Consider the user benefits to Freecaching: for artists, storage is the deadest weight of all. Stuffed in a rack in the back of a studio, stored work is unviewable, is likely unsold, displaces productive space, and requires payment for the area it takes up. For galleries, allocating storage within real estate is a double bind: a larger, more expensive space may afford you opportunities for larger exhibitions and more sales, but it raises monthly rent costs proportionally. A smaller space may be thriftier but limits the type of programming possible and the amount of work that can fit to sell in the first place. My need to get rid of my studio inventory reflects both of these problems: I have too much work stored in my previous art studio to be able to move it into my current studio apartment without making the living space uninhabitable, which means there’s also too much stored work to move it all into Tomorrow’s modestly sized exhibition space. Freecaching is the solution to both problems. I can alleviate the burden of storage on my apartment while also representationally exhibiting more work in Tomorrow Gallery than could fit inside of it.
Viewer: So if the studio work is Freecached in Central Park then what’s on the walls here at Tomorrow?
Description of works: These are certificates that authenticate my Freecached studio inventory in Central Park. The certificates consist of 10 x 13 (1 inch) rows of wooden blocks. The blocks are magnetized to display up to three different sides of any given block, allowing for customization of display and concealment of the specific corresponding work’s GPS coordinates.

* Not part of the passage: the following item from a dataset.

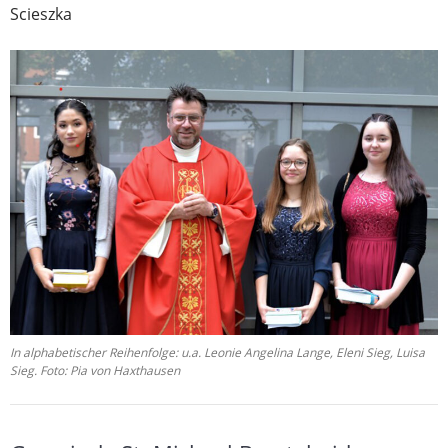
Scieszka
In alphabetischer Reihenfolge: u.a. Leonie Angelina Lange, Eleni Sieg, Luisa
Sieg. Foto: Pia von Haxthausen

– One of the blocks’ sides features an image of the work Freecached in Central Park and includes that work’s GPS coordinates.
– The next side is a contract for the work featuring my signature and the date.
– The rest of the blocks’ sides are colors set to a pattern to allow for a fully abstracted display or to add visual static in combination with the other two sides.
Obtaining GPS information about the Freecached work requires its owner to solve the puzzle. All three sides will be presented simultaneously throughout the 130 blocks.